Je fais défiler les photos de lui sur l’écran de mon smartphone, image incarnée de la tristesse. Je me suis donné un mois, puis je les effacerai définitivement, plus longtemps, ce serait abusé, mais on peut bien me plaindre, je vivrai toujours avec son souvenir.
(…)
Je n’ai pas trop raconté, pas mon genre, plutôt très discret, limite secret. Mais bon, mes parents ont compris, c’est à cause de Tristan. Puis les siens aussi, et parfois je me dis que ça doit les consoler de partager la peine.
Evidemment, il laisse un vide énorme dans leur vie, puis dans celle de pas mal de monde mais c’est sûrement ainsi quand on est le garçon qui a dix amis, cent copains et mille anonymes qui l’admirent.
Tristan, si merveilleux.
Parmi les ombres, il y avait moi. Sauf que j’ai voulu passer les niveaux et finir en tête de classement, puis être le seul, celui pour qui … par qui il vivrait.
Et j’ai presque réussi, ça m’a demandé du temps, des efforts, des concessions mais je suis entré dans son premier cercle. J’avais capté l’attention de Tristan mais, très vite, ça ne m’a plus suffi, je n’avais plus seulement besoin de lui dans ma vie, je le voulais pour moi seul. Moi tout seul.
Tristan, si indispensable.
Pourquoi passait-il des heures à escalader des falaises, alors que moi, j’ai le vertige et pas de souffle ? Pourquoi perdait-il son temps à jouer à World of Warcraft avec des inconnus alors que moi, je suis diagnostiqué TDAH ? Pourquoi offrait-il son corps à cette pétasse de Sarah alors que moi, je l’aimais ?
Tristan, si cruel.
On dit que de l’amour à la haine, parfois, il n’y a qu’un pas, mais quand j’y repense, je n’aurais jamais pu le haïr. Je l’ai seulement aimé. Trop. En mode exclusif. Mais à sens unique. Alors la conclusion était évidente, s’il ne pouvait pas être à moi seul, il ne serait à personne.

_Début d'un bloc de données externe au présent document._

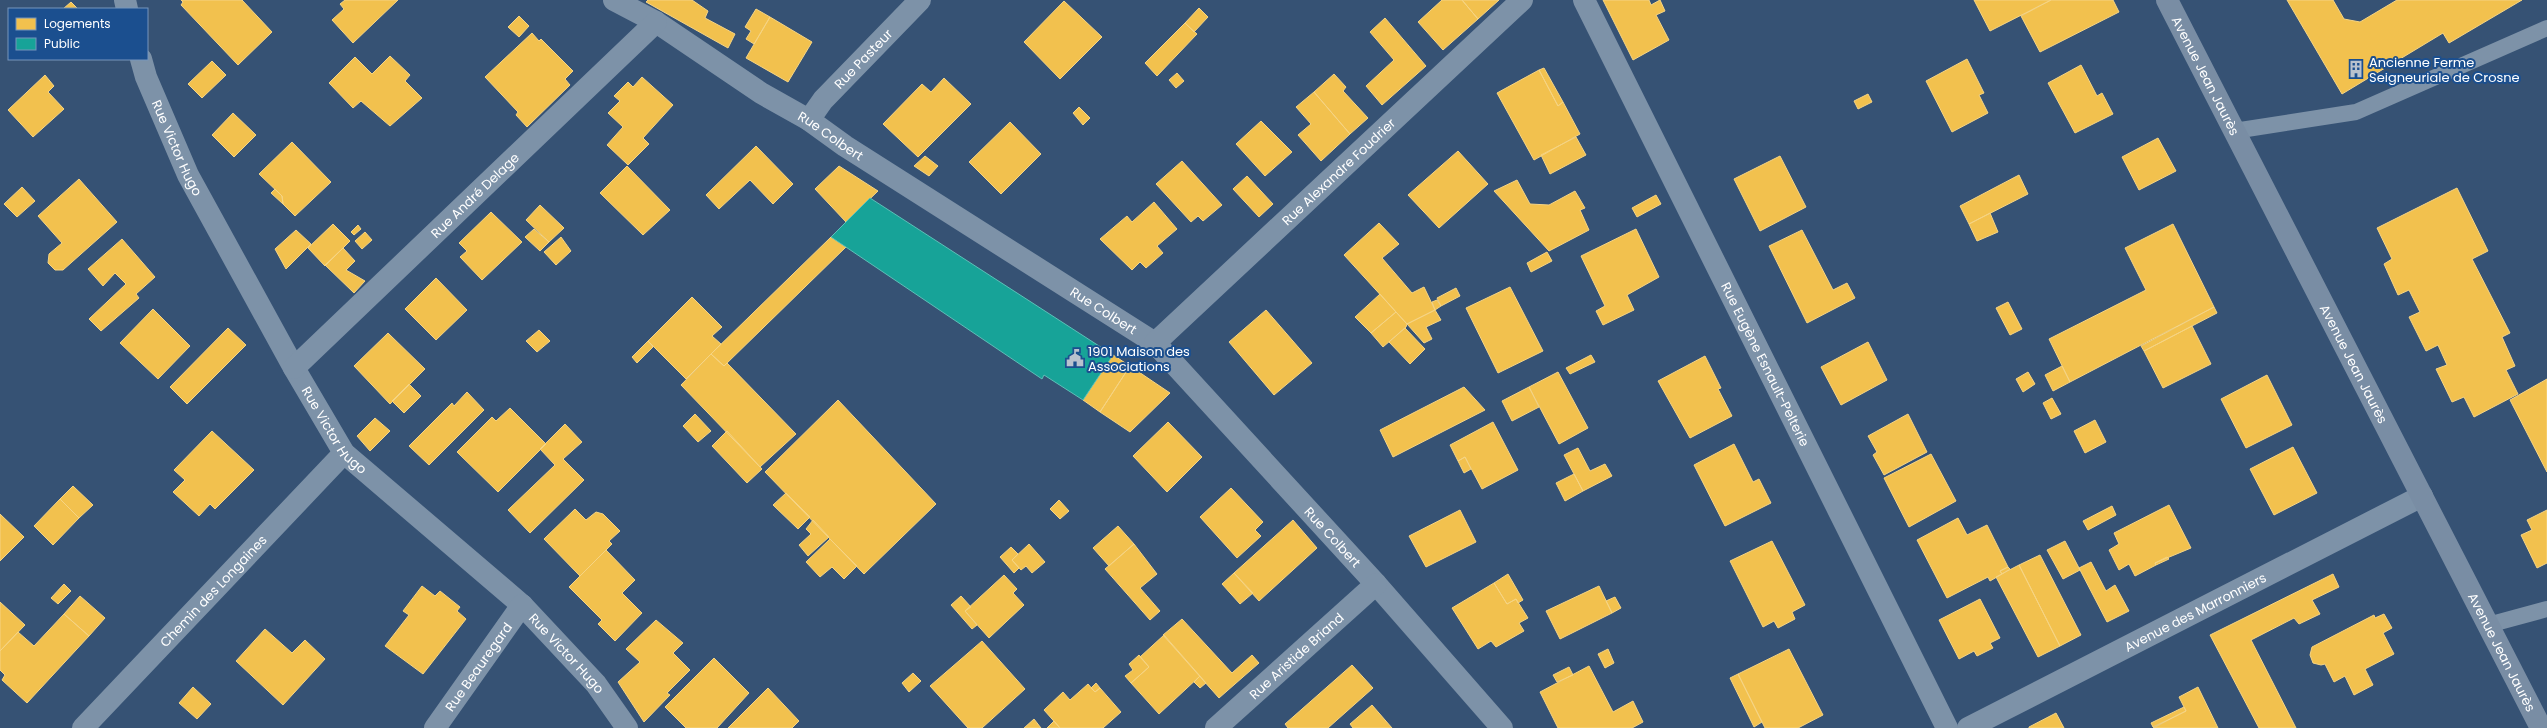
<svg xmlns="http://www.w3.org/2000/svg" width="2547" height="728" font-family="Poppins,sans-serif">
	<rect width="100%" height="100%" fill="#365274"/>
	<path fill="#f2c14e" stroke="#f6d483" d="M181,0H242L272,32L238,65L181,5L183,2Z
		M345,0H398L353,43L332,20L344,9L340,4Z
		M648,0H692L708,11L705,18L735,34L728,48L646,2Z
		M1442,0H1462L1478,19L1443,50L1418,22Z
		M1462,0H1499L1478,19Z
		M1603,0H1649L1651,5L1660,0L1665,11L1656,15L1669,40L1633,60Z
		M1974,0H2051L1990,31Z
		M2051,0H2113L2119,12L2040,52L2021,16Z
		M2287,0H2333L2344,19L2360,22L2397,0H2522L2449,43L2443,33L2342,94Z
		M1064,1L1102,37L1060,79L1024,42Z
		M71,2L78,9H63Z
		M1199,8L1208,17L1194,32L1185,23Z
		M756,9L770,17L754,44L746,39L751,31L745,27Z
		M519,16L529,26L519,37L508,27Z
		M770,17L812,42L788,82L746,58Z
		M1385,18L1426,66L1382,105L1366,86L1394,60L1370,32Z
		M1185,23L1197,34L1157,76L1145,63Z
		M532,33L539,41L541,39L573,71L565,79L570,85L527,127L516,115L518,112L485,77Z
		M390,56L410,75L405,81L422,98L390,126L361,101L353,108L329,83L355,57L372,74Z
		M1967,59L1984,93L1979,95L1988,113L1952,132L1926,81Z
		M212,61L226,75L202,98L188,84Z
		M2081,65L2097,96L2102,93L2113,114L2075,133L2048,83Z
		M1544,68L1563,102L1558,106L1539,70Z
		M1539,70L1558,106L1563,102L1580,134L1534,160L1497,93Z
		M1177,73L1184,81L1176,88L1169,80Z
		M1334,74L1346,87L1343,91L1368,118L1350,134L1314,92Z
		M45,75L54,86L48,92L64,109L33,137L8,110Z
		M642,77L673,105L643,138L649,144L628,165L607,145L623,127L608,113L620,101L614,96L628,82L633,87Z
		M944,78L971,104L918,157L883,124L922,84L931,92Z
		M1314,92L1350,134L1321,161L1298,135L1311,124L1296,107Z
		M1868,94L1872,102L1858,109L1854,101Z
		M1079,107L1090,118L1083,125L1073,113Z
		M233,113L256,135L234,157L212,135Z
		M1261,121L1292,152L1265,176L1236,144Z
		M1010,122L1041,154L1001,194L969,162Z
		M1576,137L1586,155L1550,174L1541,155Z
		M2158,138L2176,171L2139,190L2122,157Z
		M292,142L331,182L295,216L283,204L282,196L259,174Z
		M756,146L793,184L773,204L750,180L719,209L706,195Z
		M1458,151L1488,184L1439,228L1408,195Z
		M925,156L938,166L929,176L914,166Z
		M1780,156L1806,207L1760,231L1734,179Z
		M1182,161L1222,205L1203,221L1198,216L1191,222L1156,184Z
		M627,166L670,210L643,235L600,193Z
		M839,166L878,191L846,222L815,189Z
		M2019,175L2028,194L1969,224L1960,206Z
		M1247,176L1273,204L1259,217L1233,189Z
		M79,179L117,222L63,270H55L48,263L49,254L62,243L38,216Z
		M1517,180L1530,204L1549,205L1575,191L1585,208L1580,210L1589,230L1549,251L1494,191Z
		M22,187L35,201L17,217L4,204Z
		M2457,188L2488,251L2472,259L2510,333L2502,337L2515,366L2506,370L2518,394L2474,417L2464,397L2452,402L2436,369L2447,365L2438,345L2426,351L2409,317L2420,312L2409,290L2398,295L2384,264L2392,259L2377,228Z
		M275,189L282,196L283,204L271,193Z
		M1656,195L1661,204L1637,217L1632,208Z
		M1154,202L1177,229L1157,246L1163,253L1146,268L1140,262L1132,270L1100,239L1127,216L1132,222Z
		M540,205L564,228L549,242L526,220Z
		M491,212L522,242L482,280L460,257L467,251L459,243Z
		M1990,213L1998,232L1977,241L1969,224Z
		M1379,223L1399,244L1382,258L1412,293L1424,287L1435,310L1407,324L1344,255Z
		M333,224L350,241L325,266L308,248Z
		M2173,224L2214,307L2070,382L2049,339L2146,290L2125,248Z
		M358,225L361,229L354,235L351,232Z
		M534,229L549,242L540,251L525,237Z
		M1636,229L1659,277L1627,295L1634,310L1603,325L1596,311L1605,306L1581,256Z
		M296,230L311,244L286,269L275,249Z
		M1802,230L1833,290L1847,283L1855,298L1807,323L1769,246Z
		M365,232L372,240L362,249L355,241Z
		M561,237L571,251L556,265L544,252Z
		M831,237L846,247L724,366L711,354Z
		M122,239L155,277L136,294L139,298L101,331L89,319L126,284L115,273L103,286L88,269Z
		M343,248L355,261L346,270L365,281L354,293L325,265Z
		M1547,252L1552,261L1531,272L1527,263Z
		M436,278L467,310L436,340L405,309Z
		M1510,287L1543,351L1498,373L1466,308Z
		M1456,288L1460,296L1441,306L1437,298Z
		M1380,294L1396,312L1371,333L1355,317Z
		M692,297L722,327L712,336L721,344L686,379L648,341Z
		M1437,300L1441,306L1435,310L1432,302Z
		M2008,302L2022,329L2010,335L1996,308Z
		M2214,307L2217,313L2144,351L2141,346Z
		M153,309L190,346L158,379L120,343Z
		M1266,310L1312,363L1274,395L1229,342Z
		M1435,310L1441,320L1426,327L1432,339L1424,343L1407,324Z
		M1396,312L1407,324L1406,327L1383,347L1371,333Z
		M2192,326L2211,364L2163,388L2144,351Z
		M228,328L246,345L187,404L170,387Z
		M1405,328L1425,349L1410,364L1389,342Z
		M539,330L550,341L537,352L526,341Z
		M388,333L425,369L390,404L354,366Z
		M648,341L653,347L637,363L632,357Z
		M1868,342L1887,380L1841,405L1821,367Z
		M711,354L724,366L727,363L796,434L760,467L681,385Z
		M1113,355L1130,366L1100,412L1083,400Z
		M1591,355L1595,362L1570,374L1566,368Z
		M1705,356L1721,388L1718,389L1732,416L1690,438L1658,381Z
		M1130,366L1170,393L1130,432L1100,412Z
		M2062,366L2070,382L2053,391L2045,375Z
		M1558,372L1588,428L1559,444L1529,387Z
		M2028,372L2035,384L2023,392L2016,379Z
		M2267,375L2292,425L2246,448L2221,399Z
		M2547,379V472L2510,400Z
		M409,384L421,396L404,413L392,401Z
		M1464,387L1485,410L1393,457L1380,430Z
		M1529,387L1539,407L1512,421L1502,401Z
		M467,392L484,410L429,465L409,446L452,403L454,406Z
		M2052,398L2061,414L2051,419L2043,403Z
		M838,400L936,504L864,574L765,472Z
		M510,408L546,444L498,492L457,452L492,417L496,421Z
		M695,414L711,431L698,442L683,426Z
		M1908,414L1927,452L1884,475L1873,455L1877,452L1868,436Z
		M375,418L390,431L370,451L357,436Z
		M2095,420L2106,442L2085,453L2074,431Z
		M1168,422L1202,457L1167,492L1133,456Z
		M1493,422L1518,470L1482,489L1465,457L1458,461L1450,445Z
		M565,424L582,442L563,459L584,480L530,533L508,510L555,465L540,449Z
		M212,431L254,470L215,509L210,504L199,516L173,492L185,480L174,470Z
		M727,431L762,469L747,483L712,446Z
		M1734,444L1753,482L1759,479L1771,503L1725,526L1694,465Z
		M2293,447L2317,493L2274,515L2250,469Z
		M1578,448L1590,471L1605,464L1612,476L1583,491L1564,455Z
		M1931,454L1956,501L1909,527L1884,478Z
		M1465,457L1471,469L1464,473L1458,461Z
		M1574,474L1583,491L1565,501L1556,483Z
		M73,486L93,505L79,518L60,499Z
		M1231,488L1263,522L1255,530L1261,536L1237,558L1200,517Z
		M786,493L810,517L798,529L773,505Z
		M60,499L79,518L53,545L34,526Z
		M1059,500L1069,511L1060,519L1050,509Z
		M2169,505L2191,548L2155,563L2156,565L2135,576L2129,564L2119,570L2109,550L2119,544L2114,533Z
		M2112,506L2116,515L2088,530L2083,521Z
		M575,509L586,520L596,512L603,514L620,531L609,541L612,544L580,576L544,539Z
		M1460,510L1476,542L1426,567L1409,536Z
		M2547,510V563L2537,568L2521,535L2532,530L2527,520Z
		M0,514L24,537L0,561Z
		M1958,518L1967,535L1987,525L2008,567L2000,571L2002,574L1990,581L1988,577L1947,598L1917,540Z
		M813,520L829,537L808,556L799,545L811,534L806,529Z
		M1293,520L1317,548L1259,601L1234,573Z
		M1118,526L1134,544L1109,566L1093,548Z
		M830,539L857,566L844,579L832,567L820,577L806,562Z
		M1772,541L1805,605L1792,612L1795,619L1778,628L1774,621L1763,627L1730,561Z
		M2065,541L2080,570L2063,579L2047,550Z
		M1029,544L1045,562L1032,573L1026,566L1021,570L1012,560Z
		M1134,544L1157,574L1140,588L1160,611L1150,620L1105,569Z
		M1011,547L1018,554L1012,560L1019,568L1014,573L1000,557Z
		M606,550L635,580L622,593L642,613L615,641L598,624L602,620L569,587Z
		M2040,555L2081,635L2060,646L2019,565Z
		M2167,557L2169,559L2156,565L2155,563Z
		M2091,562L2106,591L2115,585L2129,611L2107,622L2079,568Z
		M2019,565L2060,646L2038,657L1996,577Z
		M2008,567L2010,569L2002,574L2000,571Z
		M1234,573L1253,593L1240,604L1222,584Z
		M1508,574L1523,600L1518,603L1516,599L1507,604L1494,583Z
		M2333,574L2339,587L2312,600L2320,614L2299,624L2294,618L2251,640L2296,728H2259L2210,635Z
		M1004,575L1017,589L1013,593L1024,605L989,638L965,611Z
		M1494,583L1507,604L1516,599L1528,618L1519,623L1524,631L1496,647L1491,641L1478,649L1452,608Z
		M64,584L71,591L58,604L51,598Z
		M422,586L435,596L440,591L460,607L457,611L466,619L423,674L385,646L409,615L403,611Z
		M1599,586L1612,613L1560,639L1546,611Z
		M80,596L105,618L89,636L64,614Z
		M961,596L971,607L965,611L977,625L972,629L951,605Z
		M1615,597L1621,608L1612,613L1606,601Z
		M1980,599L2000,638L1990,643L1993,648L1977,656L1974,651L1959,659L1939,620Z
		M0,602L25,625L0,651Z
		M64,614L89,636L27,703L2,680L5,675L0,670V651L18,632L34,646Z
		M2384,614L2392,628L2383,633L2394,654L2365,669L2373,685L2354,695L2345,676L2334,682L2325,664L2321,665L2313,663L2310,655L2312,647L2374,615L2375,618Z
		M1182,619L1232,673L1252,655L1259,663L1219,698L1163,635Z
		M656,620L683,643L673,653L690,670L667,693L670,695L644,722L618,682L640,662L626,649Z
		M265,629L292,653L305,640L325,659L283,705L236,661Z
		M1164,635L1200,676L1159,714L1131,683L1149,667L1140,657Z
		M982,641L1025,689L982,728H968L930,686Z
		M1608,649L1614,663L1605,668L1598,654Z
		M1789,649L1823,715L1798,728H1765L1738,674Z
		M1139,655L1149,667L1131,683L1125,676L1133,670L1129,664Z
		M714,658L749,693L717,728H686L665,707Z
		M1352,665L1373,688L1328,728H1288L1285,724Z
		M1589,666L1613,712L1633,701L1643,722L1632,728H1558L1540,692Z
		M1569,667L1573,675L1557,682L1553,675Z
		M913,673L921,681L909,692L902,683Z
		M1738,674L1762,722L1754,727L1730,678Z
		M1200,676L1206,683L1200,688L1194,682Z
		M1096,683L1100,688L1095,692L1091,688Z
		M1088,684L1095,692L1100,688L1121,712L1103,728H1060L1044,710L1063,692L1070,700Z
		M193,687L211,704L197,719L179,703Z
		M2198,687L2218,728H2153L2186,711L2179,697Z
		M768,688L799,721L792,728H728Z
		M1372,705L1392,728H1353L1350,724Z
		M2184,707L2186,711L2153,727L2151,723Z
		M2056,713L2064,728H2029V727Z
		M1034,719L1041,728H1024Z
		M1054,721L1060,728H1047Z"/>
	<path fill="#17a398" stroke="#5dbfb7" d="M870,198L1113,355L1083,400L1044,375L1042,379L831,237Z"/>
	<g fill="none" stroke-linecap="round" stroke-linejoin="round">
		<path stroke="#7d92a8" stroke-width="16" d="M2234,131L2356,112L2547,28
			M2488,625L2547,609"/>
		<g stroke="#7d92a8" stroke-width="22">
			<path d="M125,0L127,9"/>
			<path id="s1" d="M614,0L656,22L761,93L809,120L845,146L1155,343L1376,584L1502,728"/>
			<path id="s2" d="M1584,0L1947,728"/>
			<path id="s3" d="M141,59L146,77L188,175L294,368L344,453L522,605L596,684L627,728"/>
			<path id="s4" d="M809,120L823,100L920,0"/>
			<path id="s5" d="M1155,343L1522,0"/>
			<path id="s6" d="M294,368L656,22"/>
			<path id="s7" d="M83,728L344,453"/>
			<path id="s8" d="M435,728L522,605"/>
			<path id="s9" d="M1216,728L1376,584"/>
			<path id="s10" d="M1968,728L2422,496"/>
		</g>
		<path stroke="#798da4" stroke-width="22" id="s11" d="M2167,0L2541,728"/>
	</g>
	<defs>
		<g id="building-bare" transform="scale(1.38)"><path d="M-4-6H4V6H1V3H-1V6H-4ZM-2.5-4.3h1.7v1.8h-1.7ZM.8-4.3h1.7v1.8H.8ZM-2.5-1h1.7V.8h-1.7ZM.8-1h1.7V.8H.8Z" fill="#b9c2ce" stroke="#1b4f8f" stroke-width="2.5" paint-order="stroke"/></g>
		<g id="civic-bare" transform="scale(1.38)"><path d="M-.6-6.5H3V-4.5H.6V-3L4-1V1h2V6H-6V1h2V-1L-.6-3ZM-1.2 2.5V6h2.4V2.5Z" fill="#b9c2ce" stroke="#1b4f8f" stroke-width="2.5" paint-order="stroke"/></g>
	</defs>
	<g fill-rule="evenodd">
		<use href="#building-bare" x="2356" y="69"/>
		<use href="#civic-bare" x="1075" y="358"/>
	</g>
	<g text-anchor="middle" stroke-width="4" stroke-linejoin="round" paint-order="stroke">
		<g font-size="13" fill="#fff" stroke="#1b4f8f">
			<text dy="5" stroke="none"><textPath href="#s4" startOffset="82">Rue Pasteur</textPath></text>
			<text dy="5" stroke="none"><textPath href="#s11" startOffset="85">Avenue Jean Jaurès</textPath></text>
			<text dy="5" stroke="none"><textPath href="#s1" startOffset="256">Rue Colbert</textPath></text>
			<text dy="5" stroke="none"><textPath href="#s3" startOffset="96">Rue Victor Hugo</textPath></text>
			<text dy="5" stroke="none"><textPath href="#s5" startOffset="251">Rue Alexandre Foudrier</textPath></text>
			<text dy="5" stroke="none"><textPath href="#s6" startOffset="250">Rue André Delage</textPath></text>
			<text dy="5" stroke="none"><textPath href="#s1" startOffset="580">Rue Colbert</textPath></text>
			<text dy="5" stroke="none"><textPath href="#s2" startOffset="407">Rue Eugène Esnault-Pelterie</textPath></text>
			<text dy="5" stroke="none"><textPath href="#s11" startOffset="409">Avenue Jean Jaurès</textPath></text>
			<text dy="5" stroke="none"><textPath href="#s3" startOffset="420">Rue Victor Hugo</textPath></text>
			<text dy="5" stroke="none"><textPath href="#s1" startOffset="904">Rue Colbert</textPath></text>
			<text dy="5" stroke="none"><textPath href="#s7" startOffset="189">Chemin des Longaines</textPath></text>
			<text dy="5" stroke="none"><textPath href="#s10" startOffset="255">Avenue des Marronniers</textPath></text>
			<text dy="5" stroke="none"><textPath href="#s11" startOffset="733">Avenue Jean Jaurès</textPath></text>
			<text dy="5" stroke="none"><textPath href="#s3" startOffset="744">Rue Victor Hugo</textPath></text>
			<text dy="5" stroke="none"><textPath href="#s9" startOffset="108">Rue Aristide Briand</textPath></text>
			<text dy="5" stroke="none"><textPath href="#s8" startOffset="75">Rue Beauregard</textPath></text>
		</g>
		<g font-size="13" fill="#fff" stroke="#1b4f8f" text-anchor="start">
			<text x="2369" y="67">Ancienne Ferme<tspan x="2369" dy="15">Seigneuriale de Crosne</tspan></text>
			<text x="1088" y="356">1901 Maison des<tspan x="1088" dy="15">Associations</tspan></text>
		</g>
	</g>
	<rect x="8" y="8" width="140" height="52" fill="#1b4f8f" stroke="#7695bc"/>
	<rect x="16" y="18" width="20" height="12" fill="#f2c14e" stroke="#7695bc"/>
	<text x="44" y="28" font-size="12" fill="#ffffff">Logements</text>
	<rect x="16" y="38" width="20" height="12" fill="#17a398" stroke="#7695bc"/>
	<text x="44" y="48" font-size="12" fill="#ffffff">Public</text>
</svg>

Hier matin, j’ai pris le train pour le retrouver au pied de la roche aux faucons. Ma présence l’a surpris, je lui ai expliqué que j’allais prendre quelques photos de lui pendant l’ascension, je savais que ça le flatterait.
Tristan, si orgueilleux.
Il m’a montré lui-même le chemin sinueux par où je pourrais monter pour aller l'attendre et prendre un portrait de lui au sommet de la falaise, victorieux de son escalade. Je l’y ai attendu, lui ai demandé de patienter pour le dernier mètre, et j’ai pris la dernière photo, son visage barré d’un sourire. Puis je lui ai tendu la main, pour la retirer au dernier moment. Le frôlement de l’extrémité de nos doigts, mon regard froncé calé dans le sien rempli d’incompréhension... Et là, il tomba.
Tristan, si désarticulé.
J’ai remonté la capuche de mon hoodie, enfilé mes Ray-Ban puis j’ai traversé le bois pour rejoindre le village de l’autre côté de la colline.
(…)
Alors, je suis là, fixant la dernière photo de la galerie, image incarnée de la tristesse. Je devrais arriver à tenir un mois avant de la supprimer, mais on peut bien me plaindre, je vivrai toujours avec un peu de remords.